Cela faisait deux semaines que le groupe d’amis était dans l’archipel. Kate et Silwenne, malgré leur complicité, leur attirance inavouée réciproque, et le fait qu’elles se retrouvent généralement seules ensemble la nuit, n’avaient pas franchis le pas. Les deux amies étaient, et serait probablement toujours, des amies, et rien de plus. Jusqu’à ce soir là. C’était la veille du départ pour rentrer à New-York. Les huit amis fêtaient une énième fois leurs vacances et, cette fois-ci, la fin de leur séjour. La fête avait durée une bonne partie de la nuit. Ils avaient beaucoup dansés et bu, à tel point que c’est un peu ivre que Kate et Silwenne rejoignirent leurs lits.

L’alcool aidant, les deux jeunes femmes étaient hilares, s’aidant l’une et l’autre pour marcher à peu près droit. Arrivées dans la chambre, Kate s’écroula sur son lit en entraînant Silwenne dans sa chute. Bien incapable de se dévêtir sans aide, Silwenne entreprit d’aider son amie à se coucher, jusqu’à ce que celle-ci prenne son visage entre ses mains et pose ses lèvres sur les siennes. Il y eut un moment de flottement, de gêne et de trouble, rapidement balayé par un éclat de rire complice et amusé, suivit d’un autre baiser, puis d’un troisième nettement plus torride que les précédents. La barrière du doute et de la retenue était allègrement franchie alors que les jeunes femmes se laissèrent totalement aller à leurs désires jusqu’alors bridés.

Mais, au matin, la gêne de la nuit passée s’invita de nouveau, accompagnée par une gueule de bois, lorsqu’elles s’étaient réveillées, nues, dans les bras l’une de l’autre. Le souvenir de leur ébat était brumeux, fait de flashs incertains, de murmures et d’odeurs de peau. Avaient-elles rêvées ? Les marques de griffures pouvaient aisément témoigner du contraire. Les deux amies devenues amantes, décidèrent d’un commun accord de garder cette nuit sous silence et de ne plus en parler. Ce serait leur secret.

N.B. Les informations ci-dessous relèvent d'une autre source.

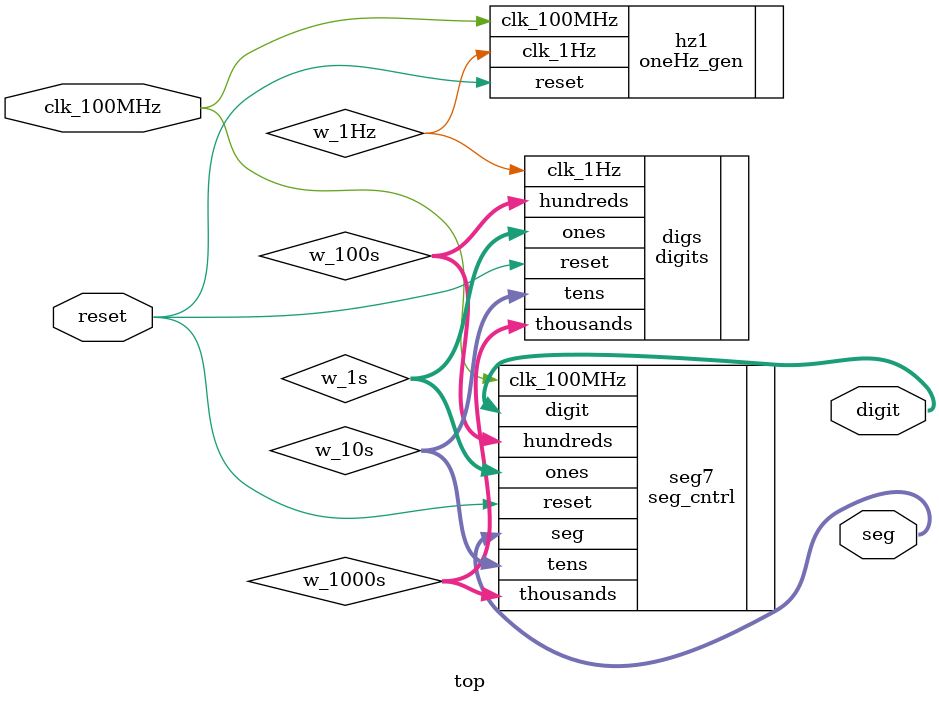
<source format=v>
`timescale 1ns / 1ps

module top(
    input clk_100MHz,       // default clock from Basys 3
    input reset,            // btnC
    output [0:6] seg,       // 7 segment display segment pattern
    output [3:0] digit      // 7 segment display anodes
    );
    
    // Internal wires for connecting to the inner modules
    wire w_1Hz;
    wire [3:0] w_1s, w_10s, w_100s, w_1000s;
    
    // *Instantiate inner design modules*//
    oneHz_gen hz1(.clk_100MHz(clk_100MHz), .reset(reset), .clk_1Hz(w_1Hz));
    
    digits digs(.clk_1Hz(w_1Hz), .reset(reset), .ones(w_1s), 
                .tens(w_10s), .hundreds(w_100s), .thousands(w_1000s));
    
    seg_cntrl seg7(.clk_100MHz(clk_100MHz), .reset(reset), .ones(w_1s), .tens(w_10s),
                     .hundreds(w_100s), .thousands(w_1000s), .seg(seg), .digit(digit));
  
endmodule

</source>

Non par qu’elles avaient honte de ce qu’elles avaient fait, leur éducation était très tolérante à ce sujet, mais, à ce stade de leur vie et de leur évolution sentimentale, la honte qu’elles ressentaient était d’y avoir pris du plaisir et, par extension, elles craignaient par dessus tout de gâcher leur amitié. Pour elles, les histoires d’amour finissaient toujours en séparations et, cela, elles ne le voulaient pas.

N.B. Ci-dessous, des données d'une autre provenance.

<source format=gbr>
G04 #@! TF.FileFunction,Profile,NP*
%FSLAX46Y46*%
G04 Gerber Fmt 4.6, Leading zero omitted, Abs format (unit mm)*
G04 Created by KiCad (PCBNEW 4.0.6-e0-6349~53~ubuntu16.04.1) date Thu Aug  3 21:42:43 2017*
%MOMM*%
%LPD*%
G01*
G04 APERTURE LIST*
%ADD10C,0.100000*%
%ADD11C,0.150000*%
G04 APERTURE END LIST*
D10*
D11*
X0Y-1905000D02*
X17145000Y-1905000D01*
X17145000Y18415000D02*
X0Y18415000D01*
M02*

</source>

Ce que Kate et Silwenne ignoraient, c’est que même leur amitié, aussi forte fut-elle, ne pourrait résister à 800 ans de cryostase. Kate regretta toute sa vie de ne pas avoir répondue à l’invitation de Silwenne lorsque celle-ci lui fit part des épreuves de sélection en vue de préparer la mission Hermès. Elle mourut seule à 52 ans, après avoir vécue une vie dissolue faite de rencontres d’un soir dans lesquelles elle cherchait sans cesse à retrouver ce qu’elle avait laissée filer. La vie de Katherine Sullivan prit fin un soir d’automne, dans la baignoire d’un meublé, après s’être offert un dernier cocktail tequila-barbituriques, une photo entre ses doigts.

Silwenne âgée de 22 ans
Photo de Silwenne Ethael prise par Katherine Sullivan le 11 août 2233.